(Extracted records)

-------

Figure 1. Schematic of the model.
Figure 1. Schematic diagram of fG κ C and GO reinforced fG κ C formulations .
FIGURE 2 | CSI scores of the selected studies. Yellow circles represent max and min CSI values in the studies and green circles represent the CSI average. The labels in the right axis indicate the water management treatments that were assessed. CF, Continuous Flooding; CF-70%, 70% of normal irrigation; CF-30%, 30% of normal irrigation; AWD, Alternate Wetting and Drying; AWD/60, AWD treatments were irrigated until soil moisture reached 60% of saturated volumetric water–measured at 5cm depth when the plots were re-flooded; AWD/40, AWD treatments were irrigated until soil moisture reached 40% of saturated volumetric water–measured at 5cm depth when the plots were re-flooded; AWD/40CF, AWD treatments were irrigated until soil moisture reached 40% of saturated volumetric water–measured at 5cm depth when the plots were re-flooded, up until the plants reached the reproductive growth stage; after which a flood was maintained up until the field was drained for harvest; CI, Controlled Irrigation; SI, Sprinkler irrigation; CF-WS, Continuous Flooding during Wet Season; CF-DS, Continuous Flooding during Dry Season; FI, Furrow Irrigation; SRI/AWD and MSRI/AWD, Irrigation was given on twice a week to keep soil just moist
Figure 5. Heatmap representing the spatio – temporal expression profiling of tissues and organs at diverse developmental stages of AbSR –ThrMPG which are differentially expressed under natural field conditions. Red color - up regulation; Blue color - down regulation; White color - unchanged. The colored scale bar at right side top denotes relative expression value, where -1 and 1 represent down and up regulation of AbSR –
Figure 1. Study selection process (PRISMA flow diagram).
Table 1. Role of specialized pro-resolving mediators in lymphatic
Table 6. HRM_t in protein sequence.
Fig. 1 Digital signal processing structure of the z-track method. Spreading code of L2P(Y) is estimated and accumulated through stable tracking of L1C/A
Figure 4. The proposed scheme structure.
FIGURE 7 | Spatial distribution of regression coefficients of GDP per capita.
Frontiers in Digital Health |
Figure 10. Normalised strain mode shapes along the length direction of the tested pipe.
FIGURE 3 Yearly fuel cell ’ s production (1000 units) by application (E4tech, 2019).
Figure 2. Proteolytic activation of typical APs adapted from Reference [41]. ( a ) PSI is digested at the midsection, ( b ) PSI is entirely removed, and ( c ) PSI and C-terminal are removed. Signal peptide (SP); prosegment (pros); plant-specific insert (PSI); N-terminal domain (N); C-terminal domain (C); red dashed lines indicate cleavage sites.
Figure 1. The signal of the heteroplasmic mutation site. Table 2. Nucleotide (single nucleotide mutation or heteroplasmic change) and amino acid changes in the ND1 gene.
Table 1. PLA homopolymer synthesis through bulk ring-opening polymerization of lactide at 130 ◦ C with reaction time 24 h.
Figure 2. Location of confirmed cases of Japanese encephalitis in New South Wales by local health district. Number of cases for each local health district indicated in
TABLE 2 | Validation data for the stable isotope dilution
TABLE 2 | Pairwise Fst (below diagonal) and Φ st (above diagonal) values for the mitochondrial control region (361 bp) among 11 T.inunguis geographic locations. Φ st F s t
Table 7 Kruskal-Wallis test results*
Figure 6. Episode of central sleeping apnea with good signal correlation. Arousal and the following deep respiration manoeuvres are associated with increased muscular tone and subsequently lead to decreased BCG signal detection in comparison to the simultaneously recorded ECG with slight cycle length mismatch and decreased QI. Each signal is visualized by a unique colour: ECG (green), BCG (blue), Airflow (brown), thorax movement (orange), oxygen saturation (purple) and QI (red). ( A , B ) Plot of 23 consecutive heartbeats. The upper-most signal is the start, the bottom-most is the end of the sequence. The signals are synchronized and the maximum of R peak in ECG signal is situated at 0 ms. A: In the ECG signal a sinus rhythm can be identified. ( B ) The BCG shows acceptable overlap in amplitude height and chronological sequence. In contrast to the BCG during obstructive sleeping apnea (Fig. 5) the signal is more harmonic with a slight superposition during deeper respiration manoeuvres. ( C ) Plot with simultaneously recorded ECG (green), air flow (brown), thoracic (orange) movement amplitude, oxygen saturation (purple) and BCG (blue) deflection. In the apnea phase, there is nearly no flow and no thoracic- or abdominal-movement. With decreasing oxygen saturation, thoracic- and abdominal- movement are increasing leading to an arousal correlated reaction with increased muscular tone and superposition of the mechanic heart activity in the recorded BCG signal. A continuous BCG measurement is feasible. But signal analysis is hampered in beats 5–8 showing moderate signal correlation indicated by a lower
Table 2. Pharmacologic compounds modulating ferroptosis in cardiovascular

-------

TASK TO COMPLETE:
Could you repeat every record above exactly as it appears?

TASK OUTPUT:
Figure 1. Schematic of the model.
Figure 1. Schematic diagram of fG κ C and GO reinforced fG κ C formulations .
FIGURE 2 | CSI scores of the selected studies. Yellow circles represent max and min CSI values in the studies and green circles represent the CSI average. The labels in the right axis indicate the water management treatments that were assessed. CF, Continuous Flooding; CF-70%, 70% of normal irrigation; CF-30%, 30% of normal irrigation; AWD, Alternate Wetting and Drying; AWD/60, AWD treatments were irrigated until soil moisture reached 60% of saturated volumetric water–measured at 5cm depth when the plots were re-flooded; AWD/40, AWD treatments were irrigated until soil moisture reached 40% of saturated volumetric water–measured at 5cm depth when the plots were re-flooded; AWD/40CF, AWD treatments were irrigated until soil moisture reached 40% of saturated volumetric water–measured at 5cm depth when the plots were re-flooded, up until the plants reached the reproductive growth stage; after which a flood was maintained up until the field was drained for harvest; CI, Controlled Irrigation; SI, Sprinkler irrigation; CF-WS, Continuous Flooding during Wet Season; CF-DS, Continuous Flooding during Dry Season; FI, Furrow Irrigation; SRI/AWD and MSRI/AWD, Irrigation was given on twice a week to keep soil just moist
Figure 5. Heatmap representing the spatio – temporal expression profiling of tissues and organs at diverse developmental stages of AbSR –ThrMPG which are differentially expressed under natural field conditions. Red color - up regulation; Blue color - down regulation; White color - unchanged. The colored scale bar at right side top denotes relative expression value, where -1 and 1 represent down and up regulation of AbSR –
Figure 1. Study selection process (PRISMA flow diagram).
Table 1. Role of specialized pro-resolving mediators in lymphatic
Table 6. HRM_t in protein sequence.
Fig. 1 Digital signal processing structure of the z-track method. Spreading code of L2P(Y) is estimated and accumulated through stable tracking of L1C/A
Figure 4. The proposed scheme structure.
FIGURE 7 | Spatial distribution of regression coefficients of GDP per capita.
Frontiers in Digital Health |
Figure 10. Normalised strain mode shapes along the length direction of the tested pipe.
FIGURE 3 Yearly fuel cell ’ s production (1000 units) by application (E4tech, 2019).
Figure 2. Proteolytic activation of typical APs adapted from Reference [41]. ( a ) PSI is digested at the midsection, ( b ) PSI is entirely removed, and ( c ) PSI and C-terminal are removed. Signal peptide (SP); prosegment (pros); plant-specific insert (PSI); N-terminal domain (N); C-terminal domain (C); red dashed lines indicate cleavage sites.
Figure 1. The signal of the heteroplasmic mutation site. Table 2. Nucleotide (single nucleotide mutation or heteroplasmic change) and amino acid changes in the ND1 gene.
Table 1. PLA homopolymer synthesis through bulk ring-opening polymerization of lactide at 130 ◦ C with reaction time 24 h.
Figure 2. Location of confirmed cases of Japanese encephalitis in New South Wales by local health district. Number of cases for each local health district indicated in
TABLE 2 | Validation data for the stable isotope dilution
TABLE 2 | Pairwise Fst (below diagonal) and Φ st (above diagonal) values for the mitochondrial control region (361 bp) among 11 T.inunguis geographic locations. Φ st F s t
Table 7 Kruskal-Wallis test results*
Figure 6. Episode of central sleeping apnea with good signal correlation. Arousal and the following deep respiration manoeuvres are associated with increased muscular tone and subsequently lead to decreased BCG signal detection in comparison to the simultaneously recorded ECG with slight cycle length mismatch and decreased QI. Each signal is visualized by a unique colour: ECG (green), BCG (blue), Airflow (brown), thorax movement (orange), oxygen saturation (purple) and QI (red). ( A , B ) Plot of 23 consecutive heartbeats. The upper-most signal is the start, the bottom-most is the end of the sequence. The signals are synchronized and the maximum of R peak in ECG signal is situated at 0 ms. A: In the ECG signal a sinus rhythm can be identified. ( B ) The BCG shows acceptable overlap in amplitude height and chronological sequence. In contrast to the BCG during obstructive sleeping apnea (Fig. 5) the signal is more harmonic with a slight superposition during deeper respiration manoeuvres. ( C ) Plot with simultaneously recorded ECG (green), air flow (brown), thoracic (orange) movement amplitude, oxygen saturation (purple) and BCG (blue) deflection. In the apnea phase, there is nearly no flow and no thoracic- or abdominal-movement. With decreasing oxygen saturation, thoracic- and abdominal- movement are increasing leading to an arousal correlated reaction with increased muscular tone and superposition of the mechanic heart activity in the recorded BCG signal. A continuous BCG measurement is feasible. But signal analysis is hampered in beats 5–8 showing moderate signal correlation indicated by a lower
Table 2. Pharmacologic compounds modulating ferroptosis in cardiovascular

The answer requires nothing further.